The emergence of liberalism is not unique to the industrialized West. Nor it is unique to the modern time, or technology, or our complex financial systems. Liberalism is as old as humanity.

When people decide they want to pay attention to themselves more than reality, an occurrence which inevitably follows any population bloom, they begin a long slow progress like becoming obese. A candy bar here, an extra beer there, and each year a few pounds are added. Suddenly at 40 the slim 18-year-old is a marshmallow of 300 lbs.

This slow attack is hard to detect because people like to hide behind what is not immediately visible. If you claim that doom awaits, but in 50 years, only the 1% of the population with the brains and character to think ahead are going to care about what you’re talking about. The 99% are going to change the channel.

Liberal ideology holds that those 99% are in fact blameless paragons of virtue and they are in a subordinate position only by chance or oppression. As the slow attack gains momentum, what was initially an excuse (I didn’t perform well because I was oppressed because I was not treated equally) becomes a cause of action, namely the elimination of all inequality.

But that too goes through layers of interpretation. At first it is innocent, a cry for meritocracy. Then it becomes a crusade against those who violate it. Finally it becomes a demand for subsidies for all of those who did not make it to the bar labeled “equal.” Eventually, society consumes itself like a dog chasing its tail, forever self-critical of its inability to be totally equal.

An important part of this myth is the idea that some people are born The Beautiful People and enjoy a life of luxury, happiness, plenty and ease that the rest of us are denied.
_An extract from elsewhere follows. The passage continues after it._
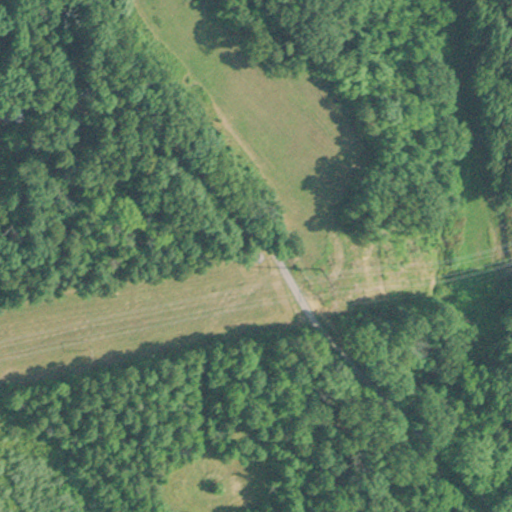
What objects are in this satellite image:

It’s not that we don’t have it; it’s that someone else has it, and since we’re all equal, the only way it can be that we do not have this is that someone denied it to us, oppressed us or otherwise used inequality as a weapon against us. In order to sustain this fantasy, we have to assume that all people are born with a “blank slate,” or equal abilities and potential, depending only on “nurture” or the circumstances of their upbringing. This illusion allows us to demand equality so that every person has an equal shot at becoming whatever they want to be.
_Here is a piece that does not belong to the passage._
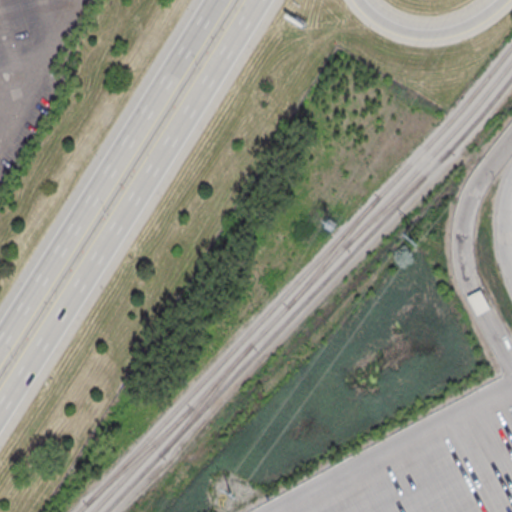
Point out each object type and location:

Thus this illusion requires constant warfare against The Beautiful People. If they have more than us, that’s excess that should be re-distributed. In fact, if we divide everything up equally, there will be no strife and happiness can reign forever. That is called “progress.” And yet what is really happening, slowly at first but accelerating in the second century, is the replacement of the former The Beautiful People with a new group of favored ones. We can call this new group BPs, for Beautiful People, because such acronyms fit with the atmosphere of governments, non-profits and academics who most vigorously champion this idea, speaking over their wineglasses from their own gated communities.
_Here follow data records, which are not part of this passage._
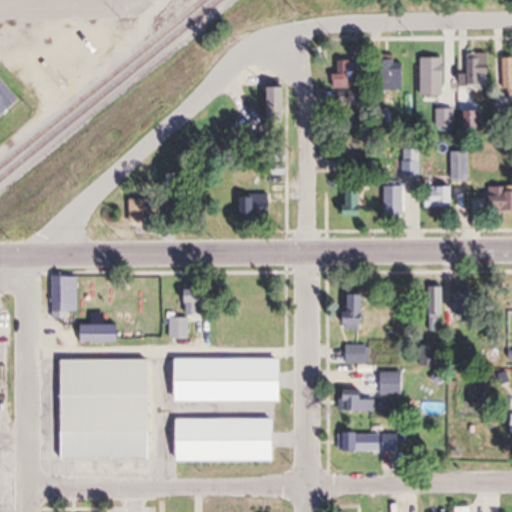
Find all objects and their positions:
road: (133, 4)
road: (63, 7)
road: (386, 22)
building: (474, 72)
building: (505, 74)
building: (341, 75)
building: (442, 75)
building: (389, 77)
railway: (102, 83)
railway: (110, 90)
building: (5, 98)
building: (345, 98)
building: (271, 106)
road: (146, 148)
building: (458, 168)
building: (408, 170)
building: (350, 199)
building: (434, 199)
building: (498, 201)
building: (390, 202)
building: (251, 209)
building: (135, 213)
road: (255, 253)
road: (305, 267)
road: (14, 270)
road: (369, 274)
building: (61, 296)
building: (432, 310)
building: (349, 313)
building: (175, 330)
building: (93, 336)
road: (167, 354)
building: (355, 355)
building: (424, 357)
building: (388, 384)
road: (28, 385)
building: (351, 404)
building: (99, 412)
road: (161, 421)
building: (509, 429)
building: (218, 442)
building: (363, 442)
road: (268, 487)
The BPs are a new group that doesn’t resemble the golden Beautiful People of the 1950s or more. To be part of the BPs, you can’t be born with any kind of advantage. In fact, the more degraded your origins, the better. BPs are hipsters and immigrants from impoverished countries, the homeless and the lowly, those who have experimented with being in pornography and taking hard drugs, those who may be criminal but have artistic visions, those who are anonymous but think themselves superstars. These are the new beautiful people, replacing those A students on the football team of classic American lore.

Our mass-culture emphasizes these BPs. Whether it’s the Puerto Rican street gang from West Side Story or the “downtown man” of Uptown Girl, the point is that that which is born privileged is giving way to that which is not. The flower girl in My Fair Lady deserves an upper-crust man, and their love must be true, because it crosses those ugly unequal lines. When a prince marries a Kate Middleton, despite her family having forged their fortune through dubious means and her sister being essentially a prostitute, we all get that little glow inside of us. Inequality is banished, now pacifism and brotherhood can wipe away all those dark thoughts and unsettling realities. We can live in peace and prosperity together.

This is the impetus behind the creation of the BPs. We don’t want the beautiful people; we want the ugly, so they can be lifted up. We want the poor, so they can be gifted with wealth. We want the foreign, the alien, and the dangerous, so we can extend to them the privilege of our birthright. The purpose is to make ourselves feel good, not to care about them; they are the means to the end of our happiness, our uplifting moments, and our sense of well-being through altruism. And yet, when morning comes and the hangover passes, we see that even our well-intentioned acts have consequences and that perhaps those are more grave than a transient feeling.